[Problem to work on] Could you find every line in the entries below that holds the word "best" and copy it?
[Opening Provided data section]
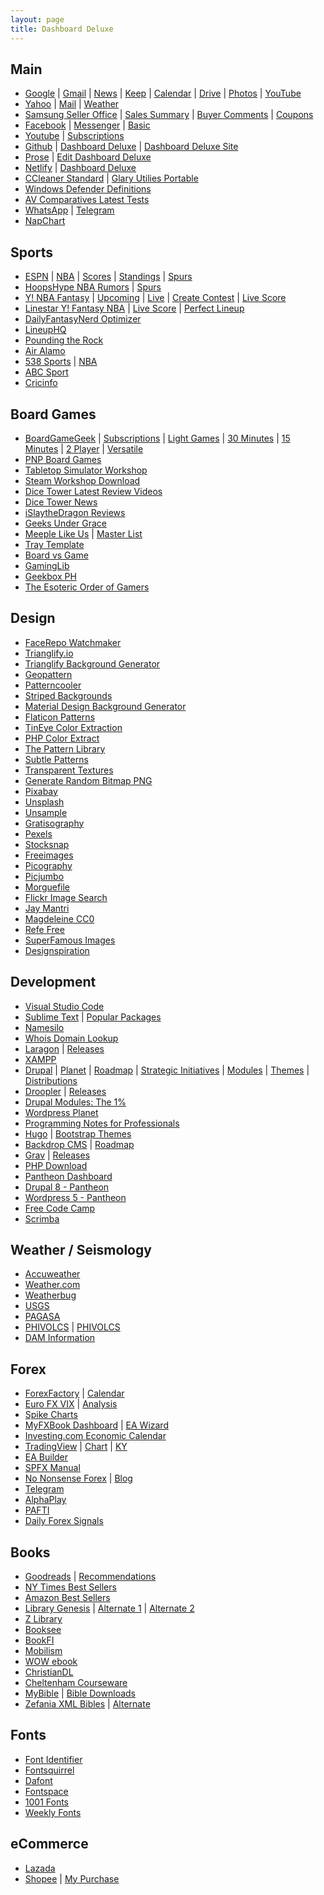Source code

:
 ```yaml
---
layout: page
title: Dashboard Deluxe
---
```

<div class="container">
  <div class="row">
    <div class="col">
      <h2 id="main">Main</h2>
      <ul>
        <li><a href="http://google.com">Google</a> | <a href="http://gmail.com">Gmail</a> | <a href="http://news.google.com/?hl=en-PH&amp;gl=PH&amp;ceid=PH:en">News</a> |  <a href="http://keep.google.com/">Keep</a> | <a href="http://calendar.google.com">Calendar</a> | <a href="http://drive.google.com">Drive</a> | <a href="http://photos.google.com">Photos</a> | <a href="https://www.youtube.com/feed/subscriptions">YouTube</a></li>
        <li><a href="http://mail.yahoo.com">Yahoo</a> |  <a href="http://mail.yahoo.com">Mail</a> | <a href="http://yahoo.com/news/weather/philippines/pasig/pasig-1187115">Weather</a></li>
        <li><a href="http://seller.samsungapps.com">Samsung Seller Office</a> | <a href="http://seller.samsungapps.com/accounting/accountingList.as">Sales Summary</a> | <a href="http://seller.samsungapps.com/comment/getCommentList.as">Buyer Comments</a> | <a href="http://seller.samsungapps.com/product/promotion/promotioncoupon.as">Coupons</a></li>
        <li><a href="https://facebook.com/">Facebook</a> | <a href="https://facebook.com/messages">Messenger</a> | <a href="http://mbasic.facebook.com">Basic</a></li>
        <li><a href="https://www.youtube.com/">Youtube</a> | <a href="https://www.youtube.com/feed/subscriptions">Subscriptions</a></li>
        <li><a href="http://github.com">Github</a> | <a href="http://github.com/dashboarddeluxe/">Dashboard Deluxe</a> | <a href="http://github.com/dashboarddeluxe/dashboarddeluxe.github.io">Dashboard Deluxe Site</a></li>
        <li><a href="http://prose.io">Prose</a> | <a href="http://prose.io/#dashboarddeluxe/dashboarddeluxe.github.io/edit/master/index.md">Edit Dashboard Deluxe</a></li>
        <li><a href="http://app.netlify.com/">Netlify</a> | <a href="http://dashboarddeluxe.netlify.com">Dashboard Deluxe</a></li>
        <li><a href="https://www.ccleaner.com/ccleaner/download/standard">CCleaner Standard</a> | <a href="http://download.glarysoft.com/guportable.zip">Glary Utilies Portable</a></li>
        <li><a href="https://www.microsoft.com/en-us/wdsi/definitions">Windows Defender Definitions</a></li>
        <li><a href="https://www.av-comparatives.org/latest-tests/">AV Comparatives Latest Tests</a></li>
        <li><a href="https://web.whatsapp.com/">WhatsApp</a> | <a href="https://web.telegram.org/">Telegram</a></li>
        <li><a href="https://napchart.com/app">NapChart</a></li>
      </ul>
      <h2 id="sports">Sports</h2>
      <ul>
        <li><a href="http://global.espn.com/?src=com">ESPN</a> | <a href="http://espn.com/nba">NBA</a> | <a href="http://www.espn.com/nba/scoreboard">Scores</a> | <a href="http://www.espn.com/nba/standings">Standings</a> | <a href="http://www.espn.com/nba/team/_/name/sa/san-antonio-spurs">Spurs</a></li>
        <li><a href="http://hoopshype.com/rumors">HoopsHype NBA Rumors</a> | <a href="http://hoopshype.com/team/san-antonio-spurs/">Spurs</a></li>
        <li><a href="http://sports.yahoo.com/dailyfantasy">Y! NBA Fantasy</a> | <a href="http://sports.yahoo.com/dailyfantasy/contests/upcoming">Upcoming</a> | <a href="http://sports.yahoo.com/dailyfantasy/contests/live">Live</a> | <a href="http://sports.yahoo.com/dailyfantasy/contest/create">Create Contest</a> | <a href="http://sports.yahoo.com/dailyfantasy/research/live">Live Score</a></li>
        <li><a href="http://www.linestarapp.com/DailyDashboard/Sport/NBA/Site/Yahoo">Linestar Y! Fantasy NBA</a> | <a href="http://www.linestarapp.com/LiveScoring/Sport/NBA/Site/Yahoo">Live Score</a> | <a href="http://www.linestarapp.com/Perfect/Sport/NBA/Site/Yahoo">Perfect Lineup</a></li>
        <li><a href="http://dailyfantasynerd.com/optimizer/yahoo/nba">DailyFantasyNerd Optimizer</a></li>
        <li><a href="https://rotogrinders.com/lineuphq/nba?site=yahoo">LineupHQ</a></li>
        <li><a href="http://www.poundingtherock.com/">Pounding the Rock</a></li>
        <li><a href="https://airalamo.com/">Air Alamo</a></li>
        <li><a href="http://fivethirtyeight.com/sports/">538 Sports</a> | <a href="http://fivethirtyeight.com/tag/nba/">NBA</a></li>
        <li><a href="http://abc.net.au/news/sport/">ABC Sport</a></li>
        <li><a href="http://espncricinfo.com/?edition-view=espncricinfo-en-au&amp;set=true">Cricinfo</a></li>
      </ul>
      <h2 id="boardgames">Board Games</h2>
      <ul>
        <li><a href="http://boardgamegeek.com">BoardGameGeek</a> | <a href="http://boardgamegeek.com/subscriptions">Subscriptions</a> | <a href="https://boardgamegeek.com/search/boardgame?sort=rank&amp;advsearch=1&amp;q=&amp;include%5Bdesignerid%5D=&amp;include%5Bpublisherid%5D=&amp;geekitemname=&amp;range%5Byearpublished%5D%5Bmin%5D=&amp;range%5Byearpublished%5D%5Bmax%5D=&amp;range%5Bminage%5D%5Bmax%5D=&amp;range%5Bnumvoters%5D%5Bmin%5D=&amp;range%5Bnumweights%5D%5Bmin%5D=&amp;range%5Bminplayers%5D%5Bmax%5D=&amp;range%5Bmaxplayers%5D%5Bmin%5D=&amp;range%5Bleastplaytime%5D%5Bmin%5D=&amp;range%5Bplaytime%5D%5Bmax%5D=&amp;floatrange%5Bavgrating%5D%5Bmin%5D=&amp;floatrange%5Bavgrating%5D%5Bmax%5D=&amp;floatrange%5Bavgweight%5D%5Bmin%5D=1&amp;floatrange%5Bavgweight%5D%5Bmax%5D=2&amp;colfiltertype=&amp;searchuser=jorap&amp;playerrangetype=normal&amp;B1=Submit">Light Games</a> | <a href="https://boardgamegeek.com/search/boardgame?sort=rank&amp;advsearch=1&amp;q=&amp;include%5Bdesignerid%5D=&amp;include%5Bpublisherid%5D=&amp;geekitemname=&amp;range%5Byearpublished%5D%5Bmin%5D=&amp;range%5Byearpublished%5D%5Bmax%5D=&amp;range%5Bminage%5D%5Bmax%5D=&amp;range%5Bnumvoters%5D%5Bmin%5D=&amp;range%5Bnumweights%5D%5Bmin%5D=&amp;range%5Bminplayers%5D%5Bmax%5D=&amp;range%5Bmaxplayers%5D%5Bmin%5D=&amp;range%5Bleastplaytime%5D%5Bmin%5D=&amp;range%5Bplaytime%5D%5Bmax%5D=30&amp;floatrange%5Bavgrating%5D%5Bmin%5D=&amp;floatrange%5Bavgrating%5D%5Bmax%5D=&amp;floatrange%5Bavgweight%5D%5Bmin%5D=1&amp;floatrange%5Bavgweight%5D%5Bmax%5D=2&amp;colfiltertype=&amp;searchuser=&amp;playerrangetype=normal&amp;B1=Submit">30 Minutes</a> | <a href="https://boardgamegeek.com/search/boardgame?sort=rank&amp;advsearch=1&amp;q=&amp;include%5Bdesignerid%5D=&amp;include%5Bpublisherid%5D=&amp;geekitemname=&amp;range%5Byearpublished%5D%5Bmin%5D=&amp;range%5Byearpublished%5D%5Bmax%5D=&amp;range%5Bminage%5D%5Bmax%5D=&amp;range%5Bnumvoters%5D%5Bmin%5D=&amp;range%5Bnumweights%5D%5Bmin%5D=&amp;range%5Bminplayers%5D%5Bmax%5D=&amp;range%5Bmaxplayers%5D%5Bmin%5D=&amp;range%5Bleastplaytime%5D%5Bmin%5D=&amp;range%5Bplaytime%5D%5Bmax%5D=15&amp;floatrange%5Bavgrating%5D%5Bmin%5D=&amp;floatrange%5Bavgrating%5D%5Bmax%5D=&amp;floatrange%5Bavgweight%5D%5Bmin%5D=1&amp;floatrange%5Bavgweight%5D%5Bmax%5D=2&amp;colfiltertype=&amp;searchuser=&amp;playerrangetype=normal&amp;B1=Submit">15 Minutes</a> | <a href="https://boardgamegeek.com/search/boardgame?sort=rank&amp;advsearch=1&amp;q=&amp;include%5Bdesignerid%5D=&amp;include%5Bpublisherid%5D=&amp;geekitemname=&amp;range%5Byearpublished%5D%5Bmin%5D=&amp;range%5Byearpublished%5D%5Bmax%5D=&amp;range%5Bminage%5D%5Bmax%5D=&amp;range%5Bnumvoters%5D%5Bmin%5D=&amp;range%5Bnumweights%5D%5Bmin%5D=&amp;range%5Bminplayers%5D%5Bmax%5D=2&amp;range%5Bmaxplayers%5D%5Bmin%5D=2&amp;range%5Bleastplaytime%5D%5Bmin%5D=&amp;range%5Bplaytime%5D%5Bmax%5D=&amp;floatrange%5Bavgrating%5D%5Bmin%5D=&amp;floatrange%5Bavgrating%5D%5Bmax%5D=&amp;floatrange%5Bavgweight%5D%5Bmin%5D=1&amp;floatrange%5Bavgweight%5D%5Bmax%5D=2&amp;colfiltertype=&amp;searchuser=&amp;playerrangetype=exclusive&amp;B1=Submit">2 Player</a> | <a href="https://boardgamegeek.com/search/boardgame?sort=rank&amp;advsearch=1&amp;q=&amp;include%5Bdesignerid%5D=&amp;include%5Bpublisherid%5D=&amp;geekitemname=&amp;range%5Byearpublished%5D%5Bmin%5D=&amp;range%5Byearpublished%5D%5Bmax%5D=&amp;range%5Bminage%5D%5Bmax%5D=&amp;range%5Bnumvoters%5D%5Bmin%5D=&amp;range%5Bnumweights%5D%5Bmin%5D=&amp;range%5Bminplayers%5D%5Bmax%5D=2&amp;range%5Bmaxplayers%5D%5Bmin%5D=3&amp;range%5Bleastplaytime%5D%5Bmin%5D=&amp;range%5Bplaytime%5D%5Bmax%5D=&amp;floatrange%5Bavgrating%5D%5Bmin%5D=&amp;floatrange%5Bavgrating%5D%5Bmax%5D=&amp;floatrange%5Bavgweight%5D%5Bmin%5D=1&amp;floatrange%5Bavgweight%5D%5Bmax%5D=2&amp;colfiltertype=&amp;searchuser=&amp;playerrangetype=normal&amp;B1=Submit">Versatile</a></li>
        <li><a href="http://www.boardgamer.ru/forum/index.php?action=unread">PNP Board Games</a></li>
        <li><a href="http://steamcommunity.com/app/286160/workshop/">Tabletop Simulator Workshop</a></li>
        <li><a href="http://steamworkshop.download">Steam Workshop Download</a></li>
        <li><a href="http://dicetower.com/board-game-videos?field_category_tid=5">Dice Tower Latest Review Videos</a></li>
        <li><a href="http://dicetowernews.com">Dice Tower News</a></li>
        <li><a href="http://islaythedragon.com/category/game-reviews/">iSlaytheDragon Reviews</a></li>
        <li><a href="http://www.geeksundergrace.com/tabletop/">Geeks Under Grace</a></li>
        <li><a href="http://meeplelikeus.co.uk/">Meeple Like Us</a> | <a href="http://meeplelikeus.co.uk/meeple-like-us-masterlist/">Master List</a></li>
        <li><a href="http://templatemaker.nl/index.php?template=matchbox&amp;source=dielines&amp;lang=en">Tray Template</a></li>
        <li><a href="http://boardvsgame.com">Board vs Game</a></li>
        <li><a href="http://www.gaminglib.com/collections/all?sort_by=created-descending">GamingLib</a></li>
        <li><a href="https://geekboxph.com/collections/new-arrival-1">Geekbox PH</a></li>
        <li><a href="http://www.orderofgamers.com/games/">The Esoteric Order of Gamers</a></li>
      </ul>
      <h2 id="design">Design</h2>
      <ul>
        <li><a href="http://facerepo.com/app/search/results?sortOrder=downloaded-most&amp;faceApp=watchmaker&amp;page=1">FaceRepo Watchmaker</a></li>
        <li><a href="http://trianglify.io/">Trianglify.io</a></li>
        <li><a href="http://alssndro.github.io/trianglify-background-generator/">Trianglify Background Generator</a></li>
        <li><a href="http://btmills.github.io/geopattern/geopattern.html">Geopattern</a></li>
        <li><a href="http://patterncooler.com/">Patterncooler</a></li>
        <li><a href="http://stripedbgs.com/">Striped Backgrounds</a></li>
        <li><a href="http://stringsistemas.com/materialgenerator.html">Material Design Background Generator</a></li>
        <li><a href="http://pattern.flaticon.com/">Flaticon Patterns</a></li>
        <li><a href="http://labs.tineye.com/color/">TinEye Color Extraction</a></li>
        <li><a href="http://www.coolphptools.com/color_extract">PHP Color Extract</a></li>
        <li><a href="http://thepatternlibrary.com/">The Pattern Library</a></li>
        <li><a href="http://www.toptal.com/designers/subtlepatterns/">Subtle Patterns</a></li>
        <li><a href="http://www.transparenttextures.com/">Transparent Textures</a></li>
        <li><a href="https://onlinepngtools.com/generate-random-png">Generate Random Bitmap PNG</a></li>
        <li><a href="http://pixabay.com/">Pixabay</a></li>
        <li><a href="http://unsplash.com/">Unsplash</a></li>
        <li><a href="http://unsample.net/">Unsample</a></li>
        <li><a href="https://gratisography.com/">Gratisography</a></li>
        <li><a href="https://www.pexels.com/">Pexels</a></li>
        <li><a href="https://stocksnap.io">Stocksnap</a></li>
        <li><a href="https://www.freeimages.com/">Freeimages</a></li>
        <li><a href="https://picography.co">Picography</a></li>
        <li><a href="https://picjumbo.com/">Picjumbo</a></li>
        <li><a href="https://morguefile.com">Morguefile</a></li>
        <li><a href="https://www.flickr.com/search/?license=4%2C5%2C6%2C9%2C10&amp;advanced=1&amp;dimension_search_mode=min&amp;height=1024&amp;width=1024&amp;media=photos&amp;text=">Flickr Image Search</a></li>
        <li><a href="https://jaymantri.com">Jay Mantri</a></li>
        <li><a href="https://magdeleine.co/license/cc0/">Magdeleine CC0</a></li>
        <li><a href="http://getrefe.com/downloads/category/free/">Refe Free</a></li>
        <li><a href="https://images.superfamous.com/">SuperFamous Images</a></li>
        <li><a href="https://www.designspiration.net/">Designspiration</a></li>
      </ul>
    </div>
    <div class="col">
      <h2 id="development">Development</h2>
      <ul>
        <li><a href="https://code.visualstudio.com/download">Visual Studio Code</a></li>
        <li><a href="https://www.sublimetext.com/3">Sublime Text</a> | <a href="https://packagecontrol.io/browse/popular">Popular Packages</a></li>
        <li><a href="http://www.namesilo.com">Namesilo</a></li>
        <li><a href="https://www.whois.com/whois/">Whois Domain Lookup</a></li>
        <li><a href="http://www.laragon.org/">Laragon</a> | <a href="https://github.com/leokhoa/laragon/releases">Releases</a></li>
        <li><a href="https://www.apachefriends.org/download.html">XAMPP</a></li>
        <li><a href="http://drupal.org/">Drupal</a> | <a href="http://drupal.org/planet">Planet</a> | <a href="https://www.drupal.org/core/roadmap">Roadmap</a> | <a href="https://www.drupal.org/about/strategic-initiatives">Strategic Initiatives</a> | <a href="http://drupal.org/project/project_module?f%5B0%5D=&amp;f%5B1%5D=&amp;f%5B2%5D=&amp;f%5B3%5D=drupal_core%3A7234&amp;f%5B4%5D=sm_field_project_type%3Afull&amp;f%5B5%5D=&amp;text=&amp;solrsort=ds_project_latest_release+desc&amp;op=Search">Modules</a> | <a href="http://drupal.org/project/project_theme?f%5B0%5D=&amp;f%5B1%5D=&amp;f%5B2%5D=drupal_core%3A7234&amp;f%5B3%5D=sm_field_project_type%3Afull&amp;f%5B4%5D=&amp;text=&amp;solrsort=ds_project_latest_release+desc&amp;op=Search">Themes</a> | <a href="https://www.drupal.org/project/project_distribution?f%5B0%5D=&f%5B1%5D=&f%5B2%5D=drupal_core%3A7234&f%5B3%5D=sm_field_project_type%3Afull&f%5B4%5D=&f%5B5%5D=&text=&solrsort=ds_project_latest_release+desc&op=Search">Distributions</a></li>
        <li><a href="https://github.com/droptica/droopler_project/releases">Droopler</a> | <a href="https://www.drupal.org/project/droopler/releases">Releases</a></li>
        <li><a href="http://gogrow.org/tutorials">Drupal Modules: The 1%</a></li>
        <li><a href="http://planet.wordpress.org">Wordpress Planet</a></li>
        <li><a href="http://goalkicker.com/">Programming Notes for Professionals</a></li>
        <li><a href="https://gohugo.io/">Hugo</a> | <a href="https://themes.gohugo.io/tags/bootstrap/">Bootstrap Themes</a></li>
        <li><a href="http://backdropcms.org">Backdrop CMS</a> | <a href="http://backdropcms.org/roadmap">Roadmap</a></li>
        <li><a href="http://getgrav.org/">Grav</a> | <a href="https://github.com/getgrav/grav/releases">Releases</a></li>
        <li><a href="http://php-download.com/">PHP Download</a></li>
        <li><a href="http://dashboard.pantheon.io">Pantheon Dashboard</a></li>
        <li><a href="http://dev-drpl-8.pantheonsite.io">Drupal 8 - Pantheon</a></li>
        <li><a href="http://dev-wp4.pantheonsite.io/wp-admin/">Wordpress 5 - Pantheon</a></li>
        <li><a href="https://learn.freecodecamp.org/">Free Code Camp</a></li>
        <li><a href="https://scrimba.com/">Scrimba</a></li>
      </ul>
      <h2 id="weatherseismology">Weather / Seismology</h2>
      <ul>
        <li><a href="https://www.accuweather.com/en/ph/pasig/264876/hourly-weather-forecast/264876">Accuweather</a></li>
        <li><a href="http://weather.com/weather/hourbyhour/l/RPXX0026:1:RP">Weather.com</a></li>
        <li><a href="http://weatherbug.com/weather-forecast/hourly/pasig-city-national-capital-region-rp">Weatherbug</a></li>
        <li><a href="http://earthquake.usgs.gov/earthquakes/map/#%7B%22feed%22%3A%2230day_sig%22%2C%22search%22%3Anull%2C%22listFormat%22%3A%22default%22%2C%22sort%22%3A%22newest%22%2C%22basemap%22%3A%22terrain%22%2C%22autoUpdate%22%3Atrue%2C%22restrictListToMap%22%3Afalse%2C%22timeZone%22%3A%22utc%22%2C%22mapposition%22%3A%5B%5B-78.49055166160312%2C74.8828125%5D%2C%5B78.42019327591201%2C325.1953125%5D%5D%2C%22overlays%22%3A%7B%22plates%22%3Atrue%7D%2C%22viewModes%22%3A%7B%22map%22%3Atrue%2C%22list%22%3Atrue%2C%22settings%22%3Afalse%2C%22help%22%3Afalse%7D%7D">USGS</a></li>
        <li><a href="http://bagong.pagasa.dost.gov.ph">PAGASA</a></li>
        <li><a href="http://www.phivolcs.dost.gov.ph/index.php/earthquake/earthquake-information3">PHIVOLCS</a> | <a href="http://earthquake.phivolcs.dost.gov.ph/">PHIVOLCS</a></li>
        <li><a href="http://bagong.pagasa.dost.gov.ph/flood#dam-information">DAM Information</a></li>
      </ul>
      <h2 id="forex">Forex</h2>
      <ul>
        <li><a href="http://forexfactory.com">ForexFactory</a> | <a href="http://forexfactory.com/calendar.php">Calendar</a></li>
        <li><a href="https://www.barchart.com/stocks/quotes/$EVZ/interactive-chart">Euro FX VIX</a> | <a href="https://www.barchart.com/stocks/quotes/$EVZ/technical-chart?plot=LINE&volume=0&data=DO&density=ML&pricesOn=0&asPctChange=0&logscale=0&indicators=EXPMA(10)&sym=$EVZ&grid=1&height=250&studyheight=200">Analysis</a></li>
        <li><a href="https://next.newsimpact.com/economic-indicators/">Spike Charts</a></li>
        <li><a href="http://myfxbook.com/dashboard">MyFXBook Dashboard</a> | <a href="https://www.myfxbook.com/en/help/connect-metatrader-ea">EA Wizard</a></li>
        <li><a href="http://investing.com/economic-calendar/">Investing.com Economic Calendar</a></li>
        <li><a href="https://www.tradingview.com/">TradingView</a> | <a href="https://www.tradingview.com/chart">Chart</a> | <a href="https://www.tradingview.com/u/KarYong/">KY</a></li>
        <li><a href="http://www.eabuilder.com/">EA Builder</a></li>
        <li><a href="http://nobodytrader.com/your-first-trading-account/">SPFX Manual</a></li>
        <li><a href="https://nononsenseforex.com/">No Nonsense Forex</a> | <a href="https://nononsenseforex.com/forex-blog/">Blog</a></li>
        <li><a href="http://web.telegram.org">Telegram</a></li>
        <li><a href="http://www.alphaplay.com.sg/">AlphaPlay</a></li>
        <li><a href="http://pafti.org/">PAFTI</a></li>
        <li><a href="http://www.dailyforex.com/forex-technical-analysis/free-forex-signals/page-1">Daily Forex Signals</a></li>
      </ul>
      <h2 id="books">Books</h2>
      <ul>
        <li><a href="https://www.goodreads.com/">Goodreads</a> | <a href="https://www.goodreads.com/recommendations">Recommendations</a></li>
        <li><a href="http://nytimes.com/books/best-sellers/advice-how-to-and-miscellaneous/">NY Times Best Sellers</a></li>
        <li><a href="http://amazon.com/best-sellers-books-Amazon/zgbs/books/ref=zg_bs_unv_b_1_12290_1">Amazon Best Sellers</a></li>
        <li><a href="http://libgen.io/">Library Genesis</a> | <a href="http://gen.lib.rus.ec/">Alternate 1</a> | <a href="http://libgen.pw/">Alternate 2</a></li>
        <li><a href="https://b-ok.org/">Z Library</a></li>
        <li><a href="http://en.booksee.org/">Booksee</a></li>
        <li><a href="http://en.bookfi.net/">BookFI</a></li>
        <li><a href="http://mobilism.org/">Mobilism</a></li>
        <li><a href="http://wowebook.org">WOW ebook</a></li>
        <li><a href="http://www.christiandl.com/unread/">ChristianDL</a></li>
        <li><a href="http://www.cheltenhamcourseware.com/">Cheltenham Courseware</a></li>
        <li><a href="https://mybible.zone/index-eng.php">MyBible</a> | <a href="https://www.ph4.org/b4_index.php?k=bibles&amp;q=mybible">Bible Downloads</a> </li>
        <li><a href="https://sourceforge.net/projects/zefania-sharp/files/Bibles/ENG/">Zefania XML Bibles</a> | <a href="https://www.ph4.org/b4_mobi.php?q=zefania">Alternate</a></li>
      </ul>
      <h2 id="fonts">Fonts</h2>
      <ul>
        <li><a href="http://fontsquirrel.com/matcherator">Font Identifier</a></li>
        <li><a href="http://fontsquirrel.com">Fontsquirrel</a></li>
        <li><a href="http://dafont.com">Dafont</a></li>
        <li><a href="http://fontspace.com">Fontspace</a></li>
        <li><a href="http://1001fonts.com">1001 Fonts</a></li>
        <li><a href="http://www.weeklyfonts.com/">Weekly Fonts</a></li>
      </ul>
      <h2 id="ecommerce">eCommerce</h2>
      <ul>
        <li><a href="http://lazada.com.ph/">Lazada</a></li>
        <li><a href="http://shopee.ph/">Shopee</a> | <a href="http://shopee.ph/user/purchase">My Purchase</a></li>
      </ul>
    </div>
  </div>
</div>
[Closing Provided data section]
[Result of this exercise]
        <li><a href="http://nytimes.com/books/best-sellers/advice-how-to-and-miscellaneous/">NY Times Best Sellers</a></li>
        <li><a href="http://amazon.com/best-sellers-books-Amazon/zgbs/books/ref=zg_bs_unv_b_1_12290_1">Amazon Best Sellers</a></li>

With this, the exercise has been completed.